It depends upon how you have your project configured but you don't need build events to do this.
If you are using the older project format (pre SDK) then you can use Batch Build. Batch Build tells VS to build any combination of projects and configuration/platforms. You can, for example, tell it to build the debug version of your x86 project and the release version of your x64 project. Behind the scenes though it is doing the same exact thing that you would do which is to build the first project combo and then the next project combo. This is the correct approach for pre-SDK projects. When MSBuild builds your project it'll only do 1 configuration/platform combination at a time and that makes sense.
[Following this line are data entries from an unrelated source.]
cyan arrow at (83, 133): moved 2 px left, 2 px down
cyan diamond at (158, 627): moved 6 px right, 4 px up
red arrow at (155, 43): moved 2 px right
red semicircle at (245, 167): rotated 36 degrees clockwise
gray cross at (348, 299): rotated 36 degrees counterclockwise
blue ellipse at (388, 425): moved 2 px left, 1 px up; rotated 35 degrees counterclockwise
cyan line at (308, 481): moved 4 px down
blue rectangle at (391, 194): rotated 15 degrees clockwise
If you are using the newer project format (SDK) then it is already set up to support multiple target frameworks, but not configurations. Using the ]TargetFrameworks attribute in the project file instead of TargetFramework
causes the build to generate a separate output for each target framework. This is how we use a single build to generate binaries for multiple frameworks such as .NET 4.7.2 and .NET 5. However, as already mentioned, it does not care about the configuration so you'd run the build for Debug or Release separately. It also doesn't work for differences in only bitness (x86 vs x64) although there might be a TFM that maps to bitness that I haven't seen before.
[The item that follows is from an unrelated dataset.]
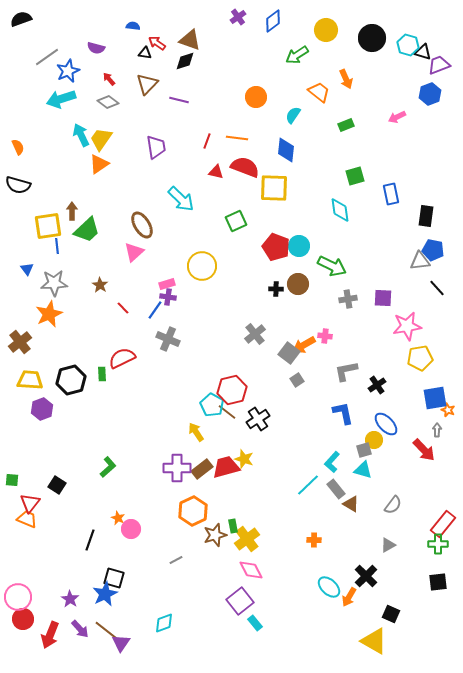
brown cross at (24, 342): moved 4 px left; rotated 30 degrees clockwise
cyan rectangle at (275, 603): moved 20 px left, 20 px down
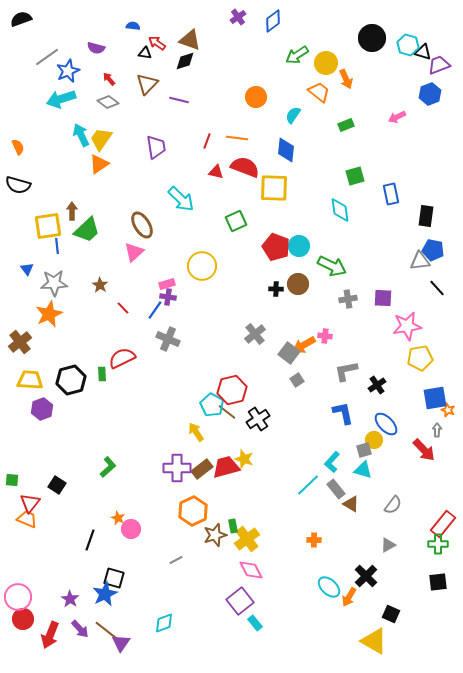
yellow circle at (326, 30): moved 33 px down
Ultimately I think the question is why you need this? For a VS build you probably only need to build a single configuration/platform as defined by the solution. Batch Build can be used if you need to build multiple mappings. But for a build server environment you're likely already using a build script (PS1, CMD, YAML, etc) so in most cases you'd just have the build script run multiple builds (perhaps based upon whether this is an official build, PR, etc). So for automated deployments it has less value.